Kurdish fighters on both sides of the border linked forces, despite an aura of grudging competition that has arisen between the Peshmerga and the YPG over the YPG's successful rescue of hundreds of Yazidi families stranded on Mount Sinjar in 2014, after the ISIL capture of Sinjar town. The Iraqi Kurds were insisting that this is their territory, though they had been incapable of responding to the Yazidi plight. They wanted to see the YPG retreat completely back to Syria.

Operation Free Sinjar brought them back together in a common fight to regain territory on both sides of the border, taken by Islamic State for their caliphate. Nine ISIL tactical units had been hit, and nine staging areas destroying 27 fighting positions by 24 coalition airstrikes paving the way for the Kurdish militias to make their move. Closing in on Sinjar from three sides, 7,500 Peshmerga fighters took the town and the highway.

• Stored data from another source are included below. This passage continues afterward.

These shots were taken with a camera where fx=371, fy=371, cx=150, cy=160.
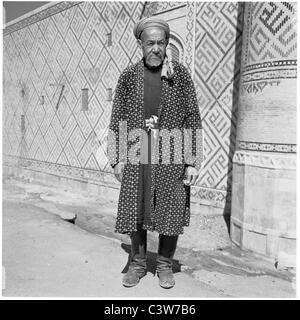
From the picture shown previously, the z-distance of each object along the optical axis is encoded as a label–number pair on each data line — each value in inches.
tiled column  166.6
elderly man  103.3
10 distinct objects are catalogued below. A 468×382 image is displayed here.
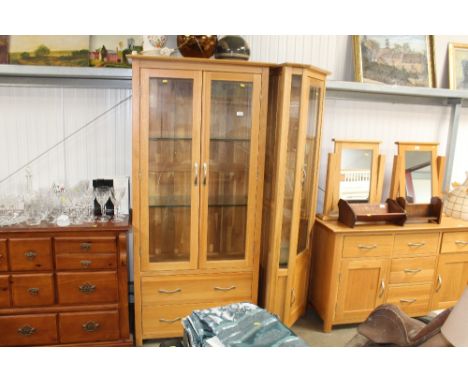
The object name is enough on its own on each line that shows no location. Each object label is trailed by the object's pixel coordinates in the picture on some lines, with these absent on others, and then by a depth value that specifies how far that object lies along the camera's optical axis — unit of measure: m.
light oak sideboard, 2.56
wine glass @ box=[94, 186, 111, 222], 2.38
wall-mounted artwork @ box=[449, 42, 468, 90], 2.96
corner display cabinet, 2.29
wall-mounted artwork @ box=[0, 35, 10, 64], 2.33
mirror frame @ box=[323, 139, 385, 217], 2.70
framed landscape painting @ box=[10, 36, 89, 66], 2.35
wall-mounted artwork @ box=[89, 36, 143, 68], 2.39
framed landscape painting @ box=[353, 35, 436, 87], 2.77
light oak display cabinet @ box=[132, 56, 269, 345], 2.19
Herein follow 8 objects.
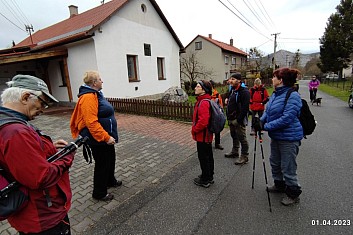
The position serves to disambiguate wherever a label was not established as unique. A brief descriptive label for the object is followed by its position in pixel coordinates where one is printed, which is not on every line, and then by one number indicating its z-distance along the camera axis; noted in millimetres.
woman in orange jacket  2562
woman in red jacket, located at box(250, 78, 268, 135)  6055
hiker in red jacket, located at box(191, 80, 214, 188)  3070
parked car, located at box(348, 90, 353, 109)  10195
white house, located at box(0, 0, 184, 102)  11188
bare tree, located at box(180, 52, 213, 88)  20953
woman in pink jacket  11734
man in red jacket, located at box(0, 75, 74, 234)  1214
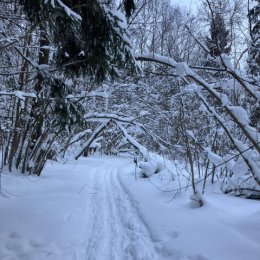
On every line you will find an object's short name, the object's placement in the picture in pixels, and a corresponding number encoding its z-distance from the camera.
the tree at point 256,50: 3.82
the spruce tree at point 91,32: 4.06
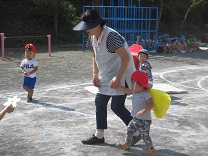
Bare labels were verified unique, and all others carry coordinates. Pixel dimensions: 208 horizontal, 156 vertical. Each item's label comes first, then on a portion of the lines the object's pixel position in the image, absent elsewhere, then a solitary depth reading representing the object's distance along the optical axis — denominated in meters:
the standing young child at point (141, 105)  4.64
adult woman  4.79
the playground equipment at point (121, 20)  17.53
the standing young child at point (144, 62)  6.89
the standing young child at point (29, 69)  7.86
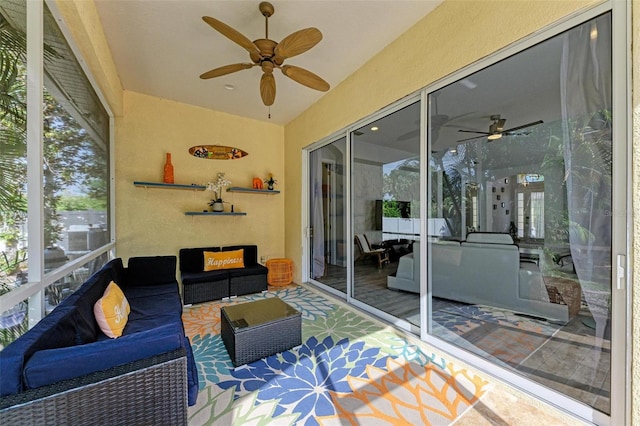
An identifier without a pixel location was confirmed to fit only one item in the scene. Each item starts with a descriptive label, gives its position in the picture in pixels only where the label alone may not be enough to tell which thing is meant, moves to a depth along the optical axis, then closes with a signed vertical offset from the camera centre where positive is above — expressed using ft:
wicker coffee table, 6.92 -3.41
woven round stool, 15.33 -3.64
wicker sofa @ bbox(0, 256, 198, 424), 3.08 -2.26
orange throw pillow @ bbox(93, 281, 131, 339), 6.09 -2.54
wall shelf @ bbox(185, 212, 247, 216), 13.68 -0.04
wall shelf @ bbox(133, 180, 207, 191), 12.41 +1.37
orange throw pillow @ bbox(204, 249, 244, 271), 13.19 -2.54
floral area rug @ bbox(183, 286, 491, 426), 5.30 -4.22
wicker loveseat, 11.68 -3.26
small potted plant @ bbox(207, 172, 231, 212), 14.32 +1.34
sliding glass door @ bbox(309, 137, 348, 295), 12.90 -0.22
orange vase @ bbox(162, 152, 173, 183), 13.12 +2.04
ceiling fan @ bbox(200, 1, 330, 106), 6.49 +4.53
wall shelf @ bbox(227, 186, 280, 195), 14.60 +1.33
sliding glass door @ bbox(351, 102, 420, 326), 9.32 +0.02
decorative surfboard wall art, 14.19 +3.49
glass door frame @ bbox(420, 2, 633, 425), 4.64 -0.15
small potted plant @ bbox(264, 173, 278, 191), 16.14 +2.00
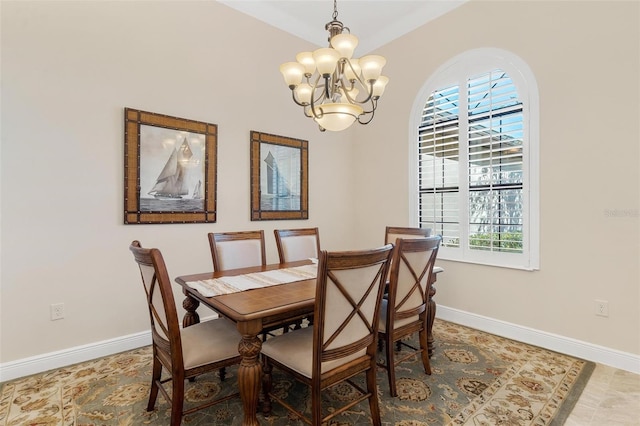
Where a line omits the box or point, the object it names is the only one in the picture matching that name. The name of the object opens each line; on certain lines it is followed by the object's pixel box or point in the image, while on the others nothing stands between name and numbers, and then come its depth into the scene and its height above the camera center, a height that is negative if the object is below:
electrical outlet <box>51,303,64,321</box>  2.41 -0.76
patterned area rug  1.80 -1.18
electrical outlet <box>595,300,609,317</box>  2.47 -0.76
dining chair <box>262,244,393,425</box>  1.44 -0.60
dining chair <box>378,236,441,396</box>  1.94 -0.55
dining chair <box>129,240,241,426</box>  1.52 -0.71
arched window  2.86 +0.57
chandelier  2.08 +0.94
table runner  1.90 -0.45
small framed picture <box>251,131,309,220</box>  3.54 +0.44
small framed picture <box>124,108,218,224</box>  2.72 +0.42
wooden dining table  1.52 -0.50
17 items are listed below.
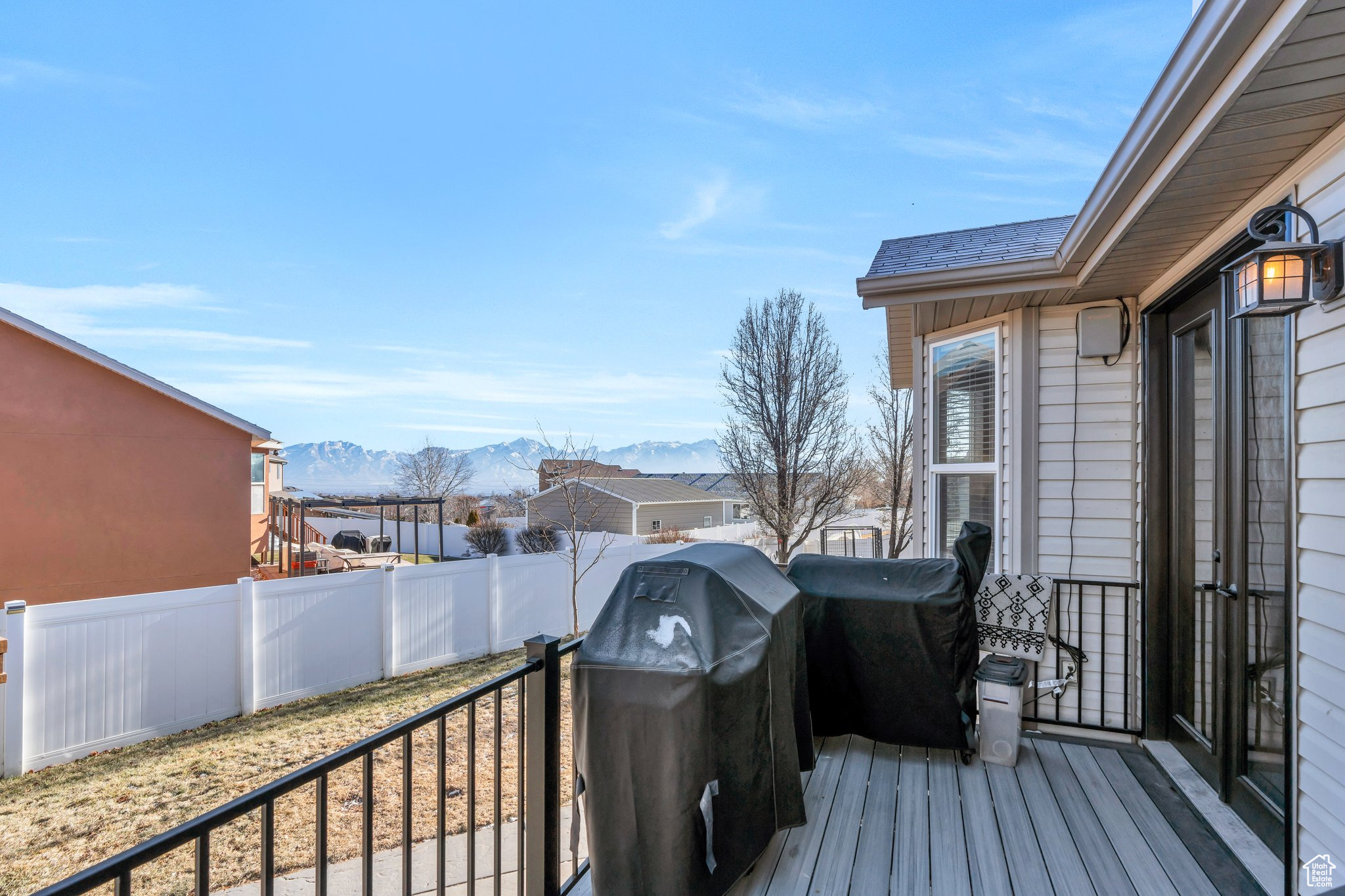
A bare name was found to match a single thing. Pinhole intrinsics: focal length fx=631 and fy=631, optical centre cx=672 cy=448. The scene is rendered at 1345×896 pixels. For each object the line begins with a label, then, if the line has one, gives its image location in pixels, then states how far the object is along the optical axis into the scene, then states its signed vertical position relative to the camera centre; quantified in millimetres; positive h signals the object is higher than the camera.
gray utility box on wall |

"Sinjar is not important for [ISIL] as an area What is important is this road", explained Hisham al-Hashimi, an Iraqi expert in regional Islamist extremist groups. But the Kurdish forces, encountering little resistance raised a Kurdish flag in the centre of Sinjar, declaring it liberated. The lack of resistance led to the belief that ISIL fighters had pulled back to await an opportunity to strike back with force.

And in Syria a coalition of Arab, Christian and Kurdish rebel factions [Democratic Forces of Syria] took another town from ISIL, in northern Hassakeh province. As in Iraq, coalition airstrikes had hit ISIL militants beforehand leaving others to flee, and as they did, they left their weapons and ammunition behind. The very reverse of what had occurred when ISIL forces marched on Mosul and Iraqi military fled in terror, leaving all the advanced U.S.-supplied weaponry for Islamic State to make use of.

As the coalition fighters reached the outskirts of Hol in Syria, the Islamic State fighters burned houses as they fled. Other ISIL fighters took civilians as shields as they left the area.